-- Work instruction 1 --
In the Luis Ramos profile, where was Luis Ramos born?
-- Work instruction 2 --
Rewrite everything from "- 2007–2009: Nyíregyháza" down to "U20 / 2 / (0)" in the Luis Ramos profile, renaming "Debrecen" to "Debreceni VSC".
-- Work instruction 3 --
List every club in the senior career section of the Luis Ramos profile where he is credited with exactly 10 appearances.

Personal information
- Full name: Luis Arcangel Ramos Colon
- Date of birth: 11 April 1985 (age 41)
- Place of birth: San Pedro Sula, Honduras
- Height: 1.78 m (5 ft 10 in)
- Position: Midfielder

Youth career
- Marathón

Senior career*
- Years: Team / Apps / (Gls)
- 2003–2005: Marathón
- 2005–2006: Žilina / 10 / (0)
- 2006–2007: Nitra / 4 / (0)
- 2007–2009: Nyíregyháza Spartacus / 37 / (2)
- 2009–2013: Debrecen / 61 / (2)
- 2012: → Kecskemét (loan) / 10 / (0)
- 2013–2014: Châteauroux / 13 / (0)
- 2014: Teplice / 10 / (0)
- 2014–2015: AZAL / 10 / (0)
- 2015: Nyíregyháza Spartacus / 0 / (0)
- 2016–2017: Al-Zawra'a
- 2017: Marathón / 7 / (0)

International career
- 2005: Honduras U20 / 2 / (0)
- 2009: Honduras / 0 / (0)

= Luis Ramos (Honduran footballer) =

Honduran footballer (born 1985)

Luis Arcangel Ramos Colon (born 11 April 1985) is a Honduran footballer, who last played for Marathón in the Liga Nacional de Fútbol Profesional de Honduras.

Records from a dataset
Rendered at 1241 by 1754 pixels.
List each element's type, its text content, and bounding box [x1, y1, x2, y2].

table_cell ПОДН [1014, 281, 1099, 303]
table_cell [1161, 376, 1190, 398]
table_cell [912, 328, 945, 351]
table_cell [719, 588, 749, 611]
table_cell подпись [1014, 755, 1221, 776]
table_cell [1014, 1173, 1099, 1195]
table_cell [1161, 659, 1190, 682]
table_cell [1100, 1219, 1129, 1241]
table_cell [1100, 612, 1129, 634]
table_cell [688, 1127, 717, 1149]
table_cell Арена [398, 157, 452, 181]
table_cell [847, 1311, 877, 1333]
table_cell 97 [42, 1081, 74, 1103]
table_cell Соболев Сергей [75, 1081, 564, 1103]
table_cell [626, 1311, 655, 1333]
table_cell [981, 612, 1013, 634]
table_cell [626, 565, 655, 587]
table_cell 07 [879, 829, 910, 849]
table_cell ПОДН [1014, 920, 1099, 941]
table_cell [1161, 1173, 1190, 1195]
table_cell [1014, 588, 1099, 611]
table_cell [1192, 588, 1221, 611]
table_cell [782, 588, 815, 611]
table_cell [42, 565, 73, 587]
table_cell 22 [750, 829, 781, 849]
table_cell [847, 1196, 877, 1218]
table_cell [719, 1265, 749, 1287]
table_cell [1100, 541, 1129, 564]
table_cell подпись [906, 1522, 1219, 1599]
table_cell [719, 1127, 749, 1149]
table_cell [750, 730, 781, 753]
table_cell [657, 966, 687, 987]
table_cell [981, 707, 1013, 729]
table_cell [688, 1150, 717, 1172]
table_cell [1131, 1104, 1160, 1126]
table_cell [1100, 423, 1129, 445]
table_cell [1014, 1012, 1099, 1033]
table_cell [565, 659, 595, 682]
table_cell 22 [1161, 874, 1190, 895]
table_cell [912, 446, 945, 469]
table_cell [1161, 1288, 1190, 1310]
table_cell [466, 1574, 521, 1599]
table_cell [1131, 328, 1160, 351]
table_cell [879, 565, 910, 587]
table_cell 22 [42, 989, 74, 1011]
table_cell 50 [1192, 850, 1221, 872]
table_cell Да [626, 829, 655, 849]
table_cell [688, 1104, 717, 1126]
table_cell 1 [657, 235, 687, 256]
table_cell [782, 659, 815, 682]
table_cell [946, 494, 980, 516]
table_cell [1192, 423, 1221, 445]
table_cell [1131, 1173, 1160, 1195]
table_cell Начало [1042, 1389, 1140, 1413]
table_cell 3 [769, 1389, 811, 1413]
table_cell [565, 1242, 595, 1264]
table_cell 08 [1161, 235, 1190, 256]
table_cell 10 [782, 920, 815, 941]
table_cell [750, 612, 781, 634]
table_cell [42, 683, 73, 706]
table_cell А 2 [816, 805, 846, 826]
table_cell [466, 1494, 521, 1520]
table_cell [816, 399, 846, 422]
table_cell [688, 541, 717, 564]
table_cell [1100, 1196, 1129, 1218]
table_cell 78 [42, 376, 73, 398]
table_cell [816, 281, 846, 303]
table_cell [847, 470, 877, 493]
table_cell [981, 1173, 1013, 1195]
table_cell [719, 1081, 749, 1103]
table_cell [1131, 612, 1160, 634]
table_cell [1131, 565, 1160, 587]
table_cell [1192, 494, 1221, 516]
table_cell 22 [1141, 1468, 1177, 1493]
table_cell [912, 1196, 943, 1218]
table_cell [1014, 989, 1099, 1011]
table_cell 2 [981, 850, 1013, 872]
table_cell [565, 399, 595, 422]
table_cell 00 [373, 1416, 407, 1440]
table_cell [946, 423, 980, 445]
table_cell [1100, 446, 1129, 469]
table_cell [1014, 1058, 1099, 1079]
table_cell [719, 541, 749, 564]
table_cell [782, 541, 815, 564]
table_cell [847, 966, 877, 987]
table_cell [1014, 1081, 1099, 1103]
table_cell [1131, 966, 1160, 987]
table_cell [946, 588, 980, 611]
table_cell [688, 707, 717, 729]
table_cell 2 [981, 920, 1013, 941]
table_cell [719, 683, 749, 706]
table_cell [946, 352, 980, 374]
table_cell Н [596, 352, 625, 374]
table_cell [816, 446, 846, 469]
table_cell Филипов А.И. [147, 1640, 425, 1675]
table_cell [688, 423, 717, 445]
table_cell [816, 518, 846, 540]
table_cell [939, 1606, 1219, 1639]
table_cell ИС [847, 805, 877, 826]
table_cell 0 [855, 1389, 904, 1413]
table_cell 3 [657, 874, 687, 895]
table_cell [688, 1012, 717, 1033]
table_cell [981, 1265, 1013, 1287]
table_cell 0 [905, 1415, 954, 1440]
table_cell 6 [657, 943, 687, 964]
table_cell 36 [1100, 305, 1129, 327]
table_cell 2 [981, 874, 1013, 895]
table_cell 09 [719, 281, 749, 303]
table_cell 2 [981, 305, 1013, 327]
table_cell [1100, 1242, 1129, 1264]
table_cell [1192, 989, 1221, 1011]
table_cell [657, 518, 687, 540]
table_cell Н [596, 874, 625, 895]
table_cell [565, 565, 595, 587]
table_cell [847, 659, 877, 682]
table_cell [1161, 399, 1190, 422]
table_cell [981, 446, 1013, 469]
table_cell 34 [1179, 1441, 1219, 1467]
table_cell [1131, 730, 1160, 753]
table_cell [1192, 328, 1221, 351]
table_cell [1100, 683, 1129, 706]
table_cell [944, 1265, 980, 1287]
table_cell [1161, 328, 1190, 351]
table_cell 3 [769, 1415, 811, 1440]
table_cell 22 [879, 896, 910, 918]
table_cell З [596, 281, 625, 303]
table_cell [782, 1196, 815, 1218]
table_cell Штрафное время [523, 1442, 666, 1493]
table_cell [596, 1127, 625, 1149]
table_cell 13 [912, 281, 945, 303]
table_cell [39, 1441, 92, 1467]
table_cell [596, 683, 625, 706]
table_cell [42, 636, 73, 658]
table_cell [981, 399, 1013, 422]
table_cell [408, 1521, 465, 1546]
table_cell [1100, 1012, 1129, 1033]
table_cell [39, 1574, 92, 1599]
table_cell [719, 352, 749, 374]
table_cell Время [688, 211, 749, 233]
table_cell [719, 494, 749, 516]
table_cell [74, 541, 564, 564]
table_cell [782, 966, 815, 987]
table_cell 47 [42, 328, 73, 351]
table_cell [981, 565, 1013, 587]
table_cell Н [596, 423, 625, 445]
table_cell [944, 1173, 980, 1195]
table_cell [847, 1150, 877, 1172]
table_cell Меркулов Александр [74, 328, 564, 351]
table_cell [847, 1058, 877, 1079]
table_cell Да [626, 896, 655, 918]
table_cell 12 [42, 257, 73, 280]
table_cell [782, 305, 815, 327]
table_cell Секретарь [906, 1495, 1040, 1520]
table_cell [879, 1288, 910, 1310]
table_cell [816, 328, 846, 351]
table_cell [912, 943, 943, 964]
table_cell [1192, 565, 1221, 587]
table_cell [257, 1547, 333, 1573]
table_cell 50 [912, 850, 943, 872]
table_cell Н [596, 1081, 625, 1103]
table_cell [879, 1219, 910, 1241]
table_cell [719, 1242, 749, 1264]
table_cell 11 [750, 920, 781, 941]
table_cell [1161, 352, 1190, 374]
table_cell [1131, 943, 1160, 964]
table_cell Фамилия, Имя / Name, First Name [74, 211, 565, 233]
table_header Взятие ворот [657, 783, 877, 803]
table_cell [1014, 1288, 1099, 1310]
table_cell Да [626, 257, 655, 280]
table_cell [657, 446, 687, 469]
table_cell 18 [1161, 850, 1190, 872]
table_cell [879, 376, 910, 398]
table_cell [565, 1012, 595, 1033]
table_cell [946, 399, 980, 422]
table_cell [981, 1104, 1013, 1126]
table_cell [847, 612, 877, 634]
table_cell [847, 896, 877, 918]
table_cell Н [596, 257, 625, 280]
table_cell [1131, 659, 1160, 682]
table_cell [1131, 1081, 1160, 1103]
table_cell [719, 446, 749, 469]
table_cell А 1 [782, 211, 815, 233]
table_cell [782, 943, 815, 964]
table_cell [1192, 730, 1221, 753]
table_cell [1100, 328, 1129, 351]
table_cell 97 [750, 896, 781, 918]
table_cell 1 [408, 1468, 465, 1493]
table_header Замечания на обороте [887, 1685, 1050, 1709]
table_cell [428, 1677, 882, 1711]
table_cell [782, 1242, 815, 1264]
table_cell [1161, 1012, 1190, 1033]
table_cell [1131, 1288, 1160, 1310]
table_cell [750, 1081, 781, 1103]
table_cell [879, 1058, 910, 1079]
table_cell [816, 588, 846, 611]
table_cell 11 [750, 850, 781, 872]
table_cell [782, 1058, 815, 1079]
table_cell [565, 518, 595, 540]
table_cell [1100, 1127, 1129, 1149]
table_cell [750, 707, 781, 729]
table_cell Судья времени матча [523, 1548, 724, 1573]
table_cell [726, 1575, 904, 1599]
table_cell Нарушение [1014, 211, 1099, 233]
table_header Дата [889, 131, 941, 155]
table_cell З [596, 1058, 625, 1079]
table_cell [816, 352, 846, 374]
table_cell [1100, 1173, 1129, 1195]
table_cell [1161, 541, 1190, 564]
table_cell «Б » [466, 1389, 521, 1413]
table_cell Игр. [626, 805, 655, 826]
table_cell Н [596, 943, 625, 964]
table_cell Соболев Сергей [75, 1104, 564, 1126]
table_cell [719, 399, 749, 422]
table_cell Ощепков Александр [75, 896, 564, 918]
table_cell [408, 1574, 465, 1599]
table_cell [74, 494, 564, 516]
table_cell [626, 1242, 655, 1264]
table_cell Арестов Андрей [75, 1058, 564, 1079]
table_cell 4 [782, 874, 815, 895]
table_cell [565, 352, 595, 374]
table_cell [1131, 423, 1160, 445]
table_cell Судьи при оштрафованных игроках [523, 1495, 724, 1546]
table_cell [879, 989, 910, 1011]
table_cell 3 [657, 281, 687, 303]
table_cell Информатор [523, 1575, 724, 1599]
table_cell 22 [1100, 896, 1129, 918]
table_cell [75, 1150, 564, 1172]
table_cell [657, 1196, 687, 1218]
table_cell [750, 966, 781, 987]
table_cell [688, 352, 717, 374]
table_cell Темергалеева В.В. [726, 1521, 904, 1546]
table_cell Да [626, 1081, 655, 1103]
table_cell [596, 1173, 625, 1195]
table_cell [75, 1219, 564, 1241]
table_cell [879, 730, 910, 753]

-- Final answer 1 --
San Pedro Sula, Honduras

-- Final answer 2 --
- 2007–2009: Nyíregyháza Spartacus / 37 / (2)
- 2009–2013: Debreceni VSC / 61 / (2)
- 2012: → Kecskemét (loan) / 10 / (0)
- 2013–2014: Châteauroux / 13 / (0)
- 2014: Teplice / 10 / (0)
- 2014–2015: AZAL / 10 / (0)
- 2015: Nyíregyháza Spartacus / 0 / (0)
- 2016–2017: Al-Zawra'a
- 2017: Marathón / 7 / (0)

International career
- 2005: Honduras U20 / 2 / (0)

-- Final answer 3 --
Žilina, Kecskemét, Teplice, AZAL